She then lay closely against me, her head at my hip, trembling.
"I am afraid to be a slave," she whispered.
"As well you might be," I said.
"I can be bought or sold, or given away," she said. "I may even be slain, on
the least whim of a master."
"Yes," I said.
"Master," she said.
"Yes," I said.
"Masters do not respect their slaves, do they?" she asked.
"Of course not," I said.
"But might they not, sometimes, feel other emotions toward them?" she asked.
Her voice was very soft, and frightened. I gathered that she feared she might
be struck.
"Yes," I said.
"What emotions?" she asked, timidly, beggingly.
"Irritation," I said, "desire, lust."
"But is there no other emotion that a master might, sometimes, feel towards
his slave?" she asked.
"What emotion did you have in mind?" I asked.
"Please, Master," she sobbed, "do not make me speak!"
"Very well," I said.
I felt her tears, and hair, at my hip. Doubtless it is hard, I thought, to be
a slave girl. One is so helpless.
"It is light now," I said.
"I hear a bell," she whispered.
"It is not the bell of a Coin Girl," I said. "It is the bell of a vendor of
bosk milk. He is making his rounds, coming up the street."

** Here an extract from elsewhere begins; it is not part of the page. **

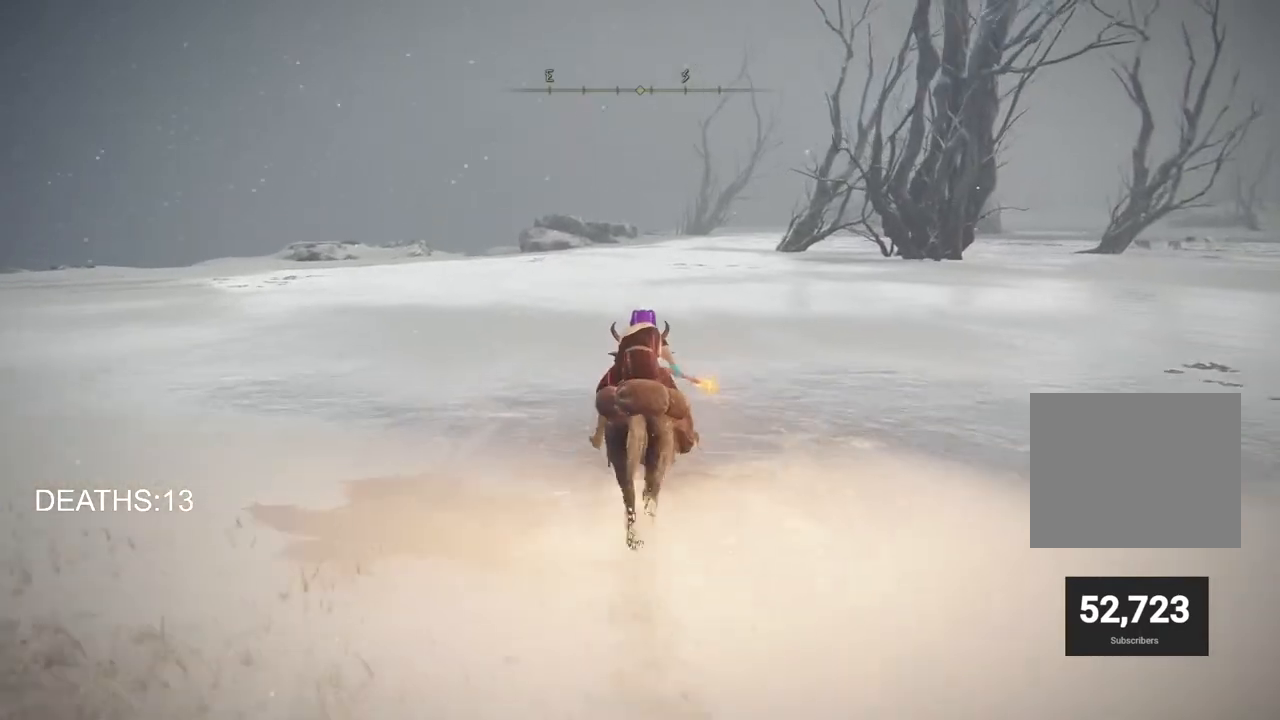
{"buttons": [], "left_stick": "up", "right_stick": "center", "events": [[83, "CIRCLE", "up"]]}
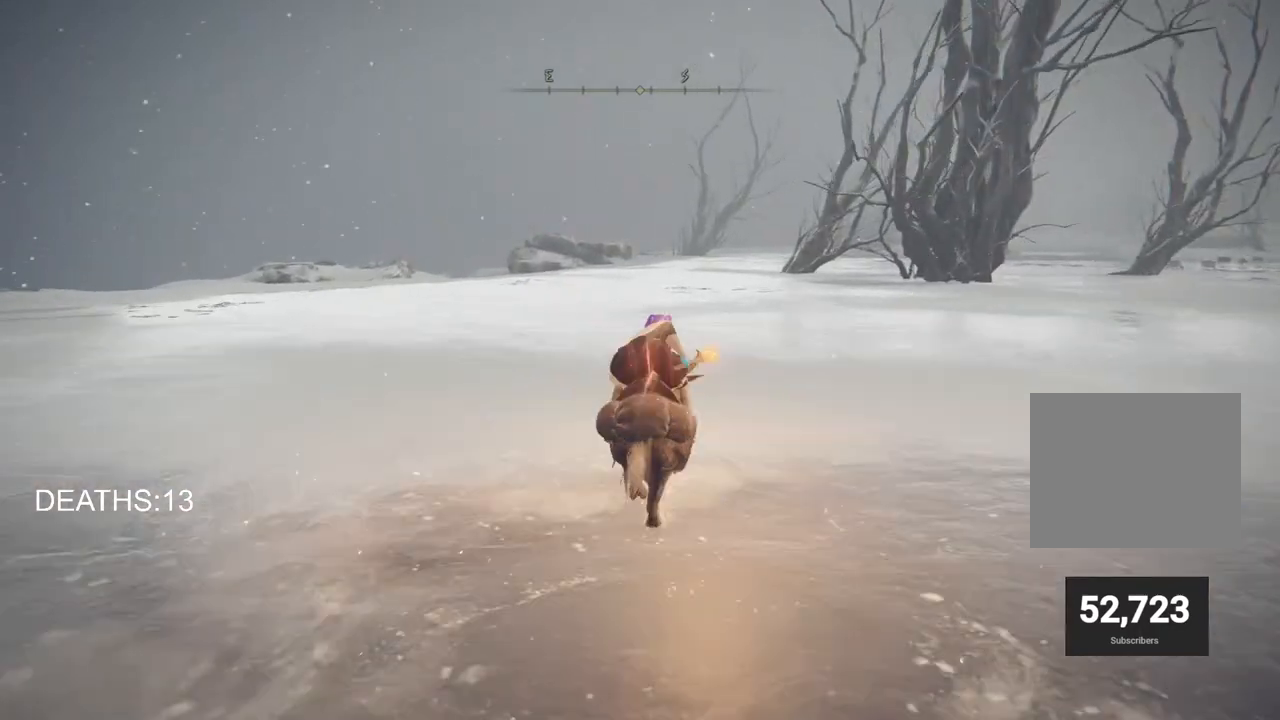
{"buttons": [], "left_stick": "up", "right_stick": "center", "events": []}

"Do not send me from your side," she said.
"Would you be seen here," I asked, "as a naked slave, leashed, lying upon the
street?"
"Slaves have no pride," she said.
"On your knees," I told her.
"Yes, Master," she said, getting to her knees. I stood up, and looked down
upon her, kneeling on the stones, in the gray light of the Gorean dawn.
"Use me but once more," she begged, "before you send me away."
I looked down at her.
"Shorten my leash," she said. "Tie my hands before my body. Fasten me closely
at the slave ring."
"The vendor of bosk milk approaches," I said.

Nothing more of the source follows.